• Your task:
Only the lines from the start of the data through the line with "tags: poetry" belong in the copy. Restate them word for word, minus the pictures.

• Input records:
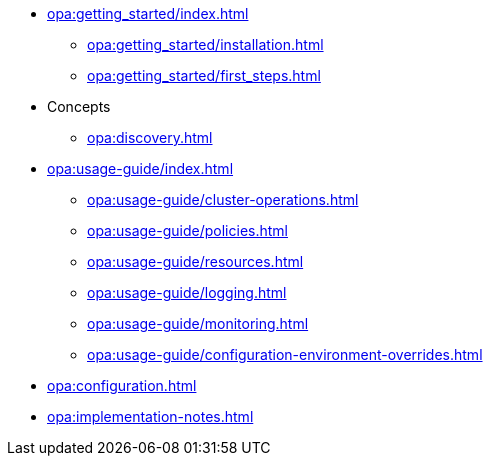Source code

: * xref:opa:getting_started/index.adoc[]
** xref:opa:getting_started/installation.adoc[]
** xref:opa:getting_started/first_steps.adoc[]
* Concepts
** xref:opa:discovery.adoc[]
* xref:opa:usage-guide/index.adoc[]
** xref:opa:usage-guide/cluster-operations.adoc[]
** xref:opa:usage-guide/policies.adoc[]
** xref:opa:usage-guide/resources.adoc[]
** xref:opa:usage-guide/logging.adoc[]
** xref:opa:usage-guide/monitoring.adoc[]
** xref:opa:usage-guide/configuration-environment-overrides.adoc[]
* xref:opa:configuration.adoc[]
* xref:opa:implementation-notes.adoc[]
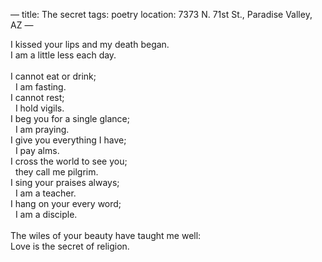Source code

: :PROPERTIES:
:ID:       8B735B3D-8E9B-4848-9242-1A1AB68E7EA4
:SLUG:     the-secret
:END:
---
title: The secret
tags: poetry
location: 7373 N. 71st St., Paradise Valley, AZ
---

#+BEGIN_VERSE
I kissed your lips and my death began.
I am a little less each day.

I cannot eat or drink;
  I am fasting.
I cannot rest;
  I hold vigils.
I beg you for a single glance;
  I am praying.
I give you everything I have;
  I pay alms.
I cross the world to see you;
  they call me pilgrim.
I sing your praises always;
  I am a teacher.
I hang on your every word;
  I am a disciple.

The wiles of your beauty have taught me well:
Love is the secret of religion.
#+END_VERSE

• Answer below:
Source code

: * xref:opa:getting_started/index.adoc[]
** xref:opa:getting_started/installation.adoc[]
** xref:opa:getting_started/first_steps.adoc[]
* Concepts
** xref:opa:discovery.adoc[]
* xref:opa:usage-guide/index.adoc[]
** xref:opa:usage-guide/cluster-operations.adoc[]
** xref:opa:usage-guide/policies.adoc[]
** xref:opa:usage-guide/resources.adoc[]
** xref:opa:usage-guide/logging.adoc[]
** xref:opa:usage-guide/monitoring.adoc[]
** xref:opa:usage-guide/configuration-environment-overrides.adoc[]
* xref:opa:configuration.adoc[]
* xref:opa:implementation-notes.adoc[]
Source code

: :PROPERTIES:
:ID:       8B735B3D-8E9B-4848-9242-1A1AB68E7EA4
:SLUG:     the-secret
:END:
---
title: The secret
tags: poetry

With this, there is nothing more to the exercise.